Jakarta, KBKNews.id – Menteri Keuangan Purbaya Yudhi Sadewa resmi menerbitkan regulasi baru untuk memperkuat tata kelola dana pensiun dan program jaminan sosial bagi Aparatur Sipil Negara (ASN), prajurit TNI, dan anggota Polri. Kebijakan ini diarahkan untuk meningkatkan transparansi pengelolaan dana, memperketat mitigasi risiko investasi, serta menjamin keberlanjutan pembayaran manfaat kepada peserta.
Aturan tersebut tertuang dalam Peraturan Menteri Keuangan (PMK) Nomor 118 Tahun 2025 yang merupakan perubahan atas PMK Nomor 66/PMK.02/2021. PMK ini ditetapkan pada 31 Desember 2025. Di dalamnya mengatur secara rinci mekanisme pengelolaan iuran serta pelaporan program Tabungan Hari Tua (THT), Jaminan Kecelakaan Kerja (JKK), dan Jaminan Kematian (JKM).
Salah satu ketentuan utama dalam beleid ini adalah penegasan standar kesehatan keuangan atau tingkat solvabilitas yang wajib dipenuhi pengelola program. Dalam Pasal 5 disebutkan, tingkat solvabilitas paling sedikit harus mencapai 2 persen dari liabilitas asuransi. Ketentuan ini dimaksudkan untuk memastikan kemampuan pengelola dalam memenuhi kewajiban kepada peserta, terutama saat terjadi klaim.
PMK 118/2025 juga mengubah pengakuan iuran peserta dalam laporan keuangan. Kini, iuran yang diterima pengelola dicatat sebagai pendapatan dalam laporan laba rugi. Di sisi lain, pengelola diwajibkan membentuk liabilitas asuransi dengan metode perhitungan tertentu.
“Pengelola Program wajib membentuk Liabilitas Asuransi program JKK dan JKM yang dihitung menggunakan metode alokasi premi dengan batasan perlindungan program satu bulan,” demikian bunyi ketentuan baru dalam Pasal 22, dikutip Senin (19/1/2026).
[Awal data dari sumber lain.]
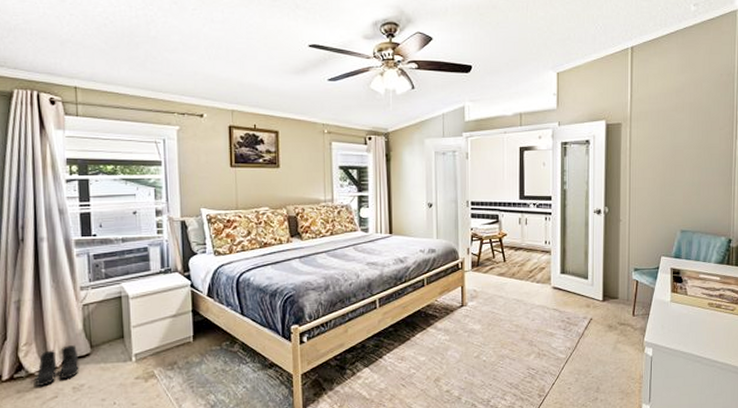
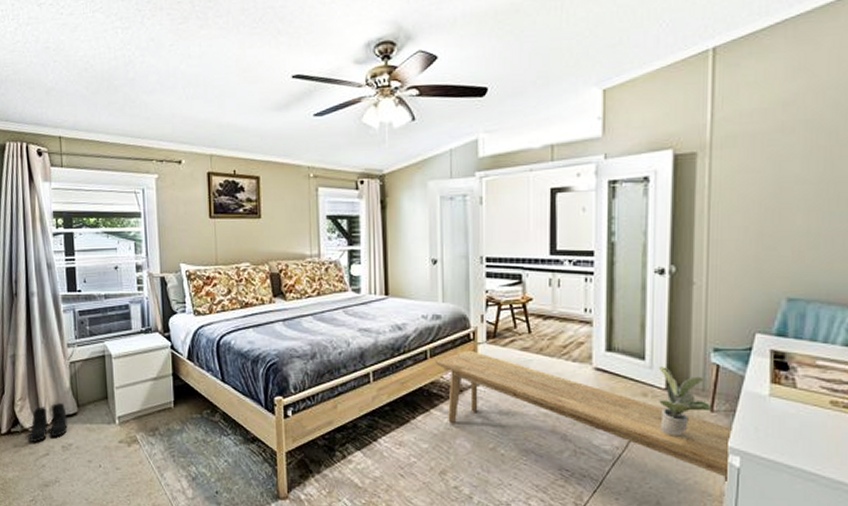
bench: none [431,277,648,370] -> present [436,350,734,484]
potted plant: none [597,284,634,336] -> present [658,367,712,436]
Dari sisi aset, pemerintah memperketat ketentuan mengenai kecukupan kekayaan perusahaan. Dalam Pasal 7 diatur nilai kekayaan dalam bentuk investasi, ditambah piutang iuran kewajiban masa lalu (past service liability) yang telah disetujui Menteri Keuangan, sekurang-kurangnya harus setara dengan liabilitas asuransi yang dimiliki pengelola.
Untuk menjaga keamanan dana peserta, Menkeu Purbaya juga mengatur ulang komposisi investasi. Khusus program THT, pengelola diwajibkan menempatkan minimal 30 persen dana pada Surat Berharga Negara (SBN). Sementara itu, penempatan dana pada instrumen berisiko lebih tinggi seperti saham dan obligasi korporasi dibatasi dengan porsi tertentu. Tujuannya agar risiko investasi tetap terkendali.
Pemerintah menyadari penyesuaian portofolio investasi tidak dapat dilakukan secara instan. Oleh karena itu, PMK 118/2025 memberikan masa transisi hingga tiga tahun bagi pengelola program untuk menyesuaikan komposisi investasinya. Selama periode tersebut, pengelola diwajibkan melaporkan perkembangan penyesuaian portofolio kepada Menteri Keuangan secara berkala.
Dengan regulasi baru ini, pemerintah berharap pengelolaan dana pensiun dan jaminan sosial ASN, TNI-Polri menjadi lebih sehat, akuntabel, serta berkelanjutan. Pada akhirnya, kebijakan ini ditujukan untuk memastikan hak peserta terlindungi dan manfaat jaminan sosial dapat dibayarkan tepat waktu serta sesuai ketentuan.